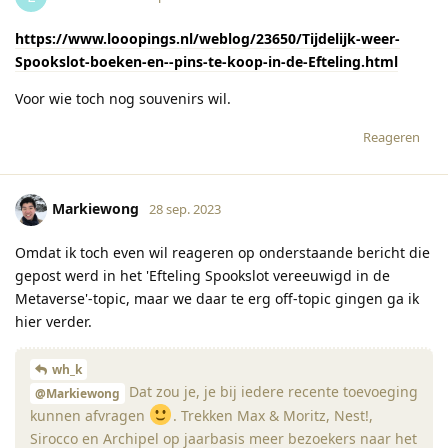
https://www.looopings.nl/weblog/23650/Tijdelijk-weer-
Spookslot-boeken-en--pins-te-koop-in-de-Efteling.html
Voor wie toch nog souvenirs wil.
Reageren
Markiewong
28 sep. 2023
Omdat ik toch even wil reageren op onderstaande bericht die
gepost werd in het 'Efteling Spookslot vereeuwigd in de
Metaverse'-topic, maar we daar te erg off-topic gingen ga ik
hier verder.
wh_k
Dat zou je, je bij iedere recente toevoeging
@Markiewong
kunnen afvragen
. Trekken Max & Moritz, Nest!,
Sirocco en Archipel op jaarbasis meer bezoekers naar het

§

EXERCISE GOAL: Gather every line of the records that contains the word "Spookslot".

RESPONSE TO THE TASK:
Spookslot-boeken-en--pins-te-koop-in-de-Efteling.html
gepost werd in het 'Efteling Spookslot vereeuwigd in de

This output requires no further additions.